Se escuchó de nuevo el tintineo. Morgennes volvió la cabeza y vio acercarse a una joven montada en una camella. El animal, originalmente blanco, había sido embadurnado de negro con el hollín recogido de la base de un caldero. Sobre el pecho llevaba una campanita de bronce que sonaba al ritmo de su marcha bamboleante.

La túnica de la camellera era de seda negra y brillaba en la oscuridad.
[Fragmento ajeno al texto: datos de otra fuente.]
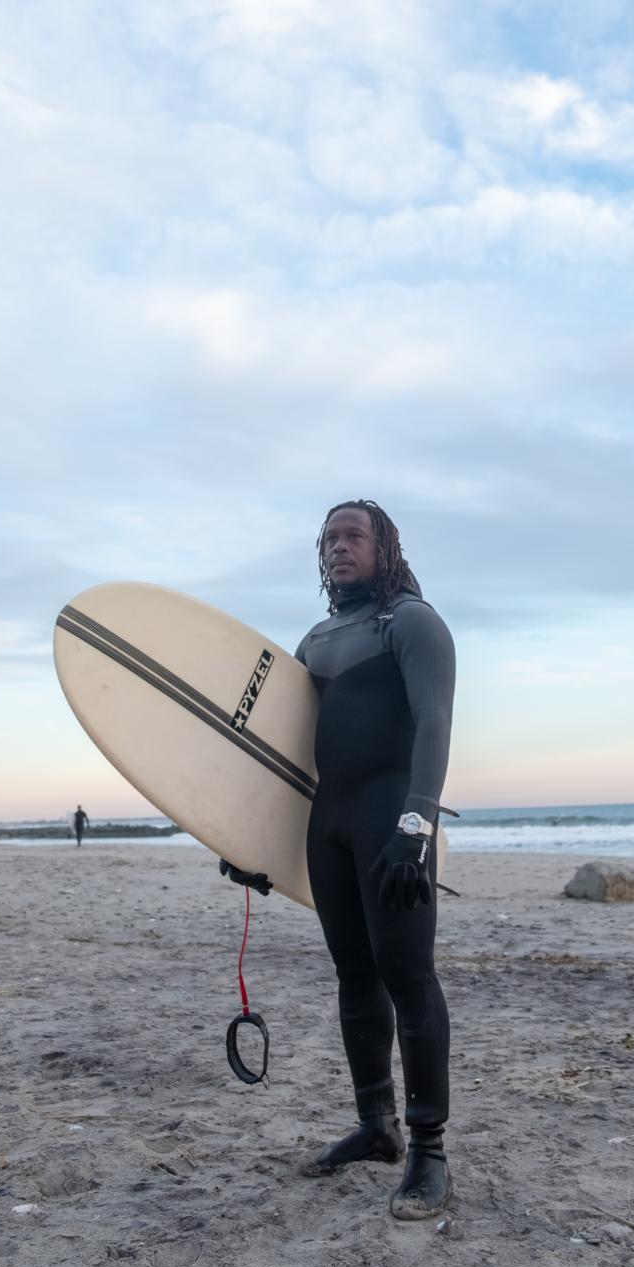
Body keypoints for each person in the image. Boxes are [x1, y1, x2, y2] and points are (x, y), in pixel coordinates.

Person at [221, 499, 455, 1220]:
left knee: (407, 977)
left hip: (391, 816)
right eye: (327, 539)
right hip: (329, 825)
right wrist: (248, 842)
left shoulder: (412, 623)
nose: (336, 548)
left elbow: (433, 725)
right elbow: (283, 755)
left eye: (352, 535)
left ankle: (428, 1153)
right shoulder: (315, 640)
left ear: (385, 547)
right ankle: (375, 1127)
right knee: (354, 975)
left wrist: (414, 827)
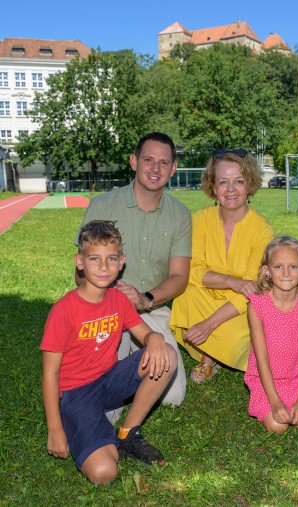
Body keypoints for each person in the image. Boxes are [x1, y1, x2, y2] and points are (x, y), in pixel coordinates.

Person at [41, 220, 177, 484]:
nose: (103, 267)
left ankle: (128, 433)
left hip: (109, 379)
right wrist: (55, 429)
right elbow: (49, 374)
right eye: (94, 258)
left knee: (167, 354)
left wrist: (156, 337)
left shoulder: (118, 299)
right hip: (76, 393)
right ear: (79, 261)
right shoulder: (63, 311)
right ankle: (91, 430)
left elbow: (144, 333)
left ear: (121, 262)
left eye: (111, 259)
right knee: (104, 473)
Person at [76, 132, 191, 419]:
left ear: (173, 168)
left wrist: (145, 299)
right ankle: (119, 363)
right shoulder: (103, 206)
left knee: (172, 397)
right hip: (105, 310)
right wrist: (110, 297)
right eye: (148, 160)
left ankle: (129, 362)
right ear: (133, 162)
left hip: (150, 309)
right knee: (105, 410)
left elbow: (179, 276)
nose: (155, 169)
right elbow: (80, 275)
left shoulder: (180, 214)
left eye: (163, 163)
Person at [170, 149, 273, 383]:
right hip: (206, 294)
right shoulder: (200, 220)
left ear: (249, 185)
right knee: (184, 298)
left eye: (239, 181)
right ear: (213, 188)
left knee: (239, 334)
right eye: (223, 182)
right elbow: (193, 269)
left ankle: (208, 357)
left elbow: (253, 287)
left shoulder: (261, 229)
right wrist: (231, 281)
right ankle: (215, 349)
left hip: (241, 305)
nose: (231, 189)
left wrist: (209, 324)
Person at [244, 236, 298, 434]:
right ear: (267, 271)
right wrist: (276, 402)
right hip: (264, 379)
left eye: (293, 267)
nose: (286, 273)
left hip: (296, 378)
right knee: (278, 427)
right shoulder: (257, 305)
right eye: (278, 266)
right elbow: (260, 358)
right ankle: (270, 401)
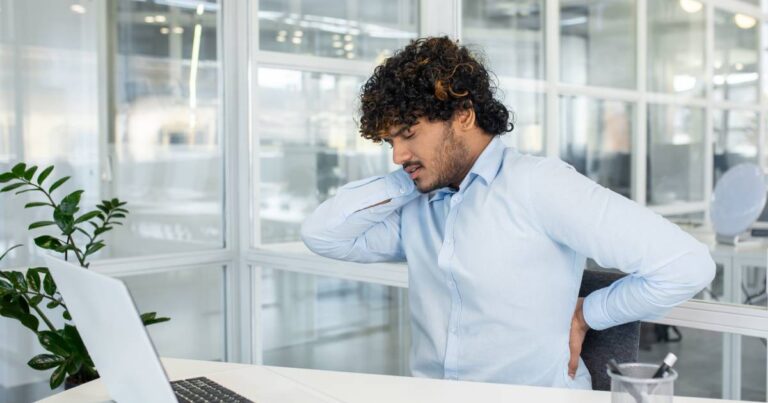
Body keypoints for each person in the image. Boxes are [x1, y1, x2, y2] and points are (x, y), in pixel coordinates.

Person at [300, 37, 715, 389]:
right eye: (390, 141)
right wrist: (406, 177)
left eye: (408, 135)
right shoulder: (418, 202)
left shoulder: (540, 185)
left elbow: (686, 265)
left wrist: (589, 313)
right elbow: (324, 235)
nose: (397, 154)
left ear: (463, 115)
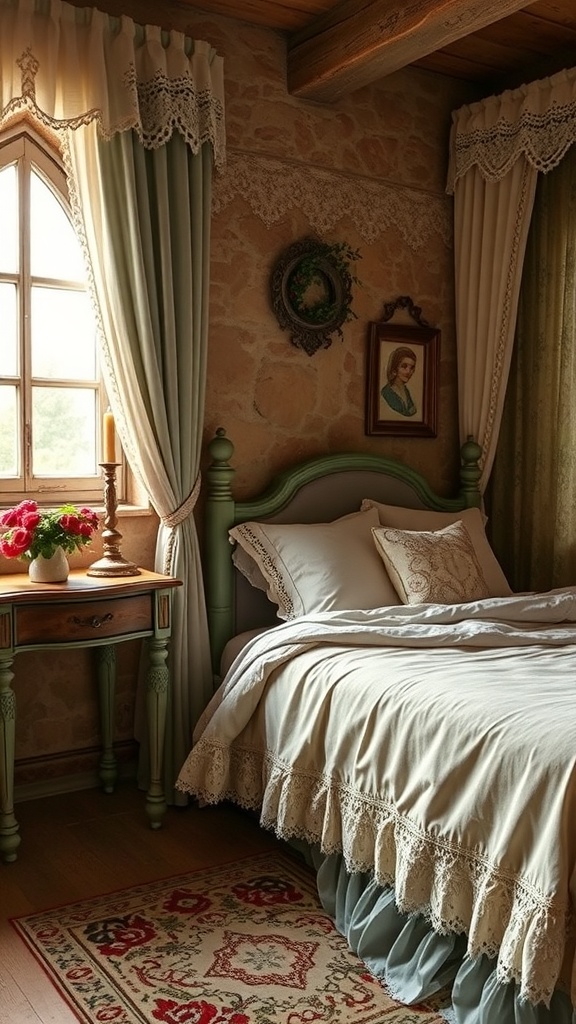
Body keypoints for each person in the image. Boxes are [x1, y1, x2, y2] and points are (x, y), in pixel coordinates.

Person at [381, 345, 417, 417]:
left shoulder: (406, 391)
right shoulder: (387, 392)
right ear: (394, 370)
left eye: (412, 368)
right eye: (404, 366)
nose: (408, 371)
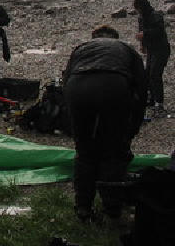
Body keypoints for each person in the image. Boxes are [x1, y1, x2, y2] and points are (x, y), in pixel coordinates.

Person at [62, 25, 147, 221]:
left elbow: (66, 80)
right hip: (113, 85)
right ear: (115, 37)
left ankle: (83, 206)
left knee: (84, 151)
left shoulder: (81, 47)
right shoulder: (126, 48)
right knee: (113, 149)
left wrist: (73, 121)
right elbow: (142, 88)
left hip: (78, 86)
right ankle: (112, 206)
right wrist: (133, 126)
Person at [133, 0, 171, 117]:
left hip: (161, 49)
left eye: (138, 8)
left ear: (141, 7)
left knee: (155, 74)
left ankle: (159, 102)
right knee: (148, 73)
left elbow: (159, 31)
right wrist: (142, 45)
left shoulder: (156, 16)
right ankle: (152, 98)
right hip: (151, 49)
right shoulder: (141, 18)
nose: (137, 11)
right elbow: (141, 31)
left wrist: (145, 34)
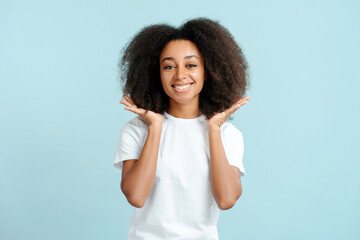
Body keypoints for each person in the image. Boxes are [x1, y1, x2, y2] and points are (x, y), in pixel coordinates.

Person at [113, 17, 250, 240]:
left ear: (210, 70)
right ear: (156, 73)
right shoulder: (136, 130)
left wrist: (213, 129)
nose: (179, 75)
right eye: (168, 66)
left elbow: (226, 200)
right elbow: (136, 197)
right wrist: (156, 127)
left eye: (191, 65)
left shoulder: (227, 134)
La tela reflejaba todo lo que refulgía alrededor: resplandores de braseros o de antorchas, que se consumían en sus pliegues.

El pájaro de presa chilló otra vez. La joven levantó la mirada, lo buscó entre las estrellas y, cuando lo hubo descubierto, tendió el brazo. El ave se lanzó en picado hacia ella y se posó sobre el puño cerrado, abrazándolo con delicadeza. Su ama le habló entonces en una extraña lengua, hecha de sones guturales y notas agudas, de silbidos y susurros. El halcón la escuchaba inclinando la cabeza, y respondía a veces, tan dócil como un canario. La joven y el pájaro se entendían tan bien que parecían de la misma raza, de la misma sangre.

El viento expulsó las nubes y una claridad lunar los iluminó con un aura vaporosa. La campanita resonó por tercera vez. Morgennes tenía la impresión de asistir a una ceremonia religiosa y de estar, violando un interdicto. Aprovechando el retorno de las nubes, se deslizó a escondidas al interior de la tienda de Matlaq ibn Fayhán.

La tienda era profunda, con un mástil de marfil en el centro. Una luminaria en forma de palmera difundía una luz cobriza. El mobiliario era sencillo: algunos cojines bordados, una mesa baja, un arca, un biombo. Todos decorados con versículos del Corán. El biombo estaba compuesto por tres paneles de boj esculpidos: unos soberbios grabados representaban un águila gigantesca, el pájaro Roc, cuyas hazañas se relataban en
Las mil y una noches
. En uno de los paneles, el pájaro Roc transportaba a un elefante por los aires para abandonarlo en la cima de la montaña más alta de Arabia.

Cuando Morgennes entró, un pavo real que hacía la rueda plegó su cola y, con un graznido, huyó hacia el fondo de la tienda, lanzando reflejos coloreados sobre la tela. Aquella imagen reavivó la sed de Morgennes. Sus ojos no se apartaban de la garrafa de cristal. Tenía tanta sed que un frasco de alcohol de lana hubiera sido ambrosía para él. Morgennes cogió la garrafa y la inclinó hacia uno de los vasos. ¡Vacía! Su mano empezó a temblar. Poco faltó para que retorciera el cuello al pavo real y se saciara con su sangre. Sentía unas ansias asesinas que no podía explicarse. Miró los vasos; también estaban vacíos. Rabioso, barrió la mesa con el dorso de la mano. Vasos y garrafa se rompieron contra el suelo en medio de un silencio absoluto. Las espesas alfombras de lana habían amortiguado la caída.

Un ruido atrajo su atención: llegaba gente. Morgennes se deslizó precipitadamente tras el biombo, donde se había refugiado el pavo real, y un hombre con una voz que le era conocida invitó a una mujer a entrar en la tienda.

—Me envía a Bagdad con una camella cargada de trofeos —dijo la mujer en árabe, con un ligero acento franco—. Quiere que convenza al califa de que le envíe nuevas tropas, dinero y víveres. Si no, dijo, será toda la Umma la que se vea condenada a la desaparición, vencida por los francos.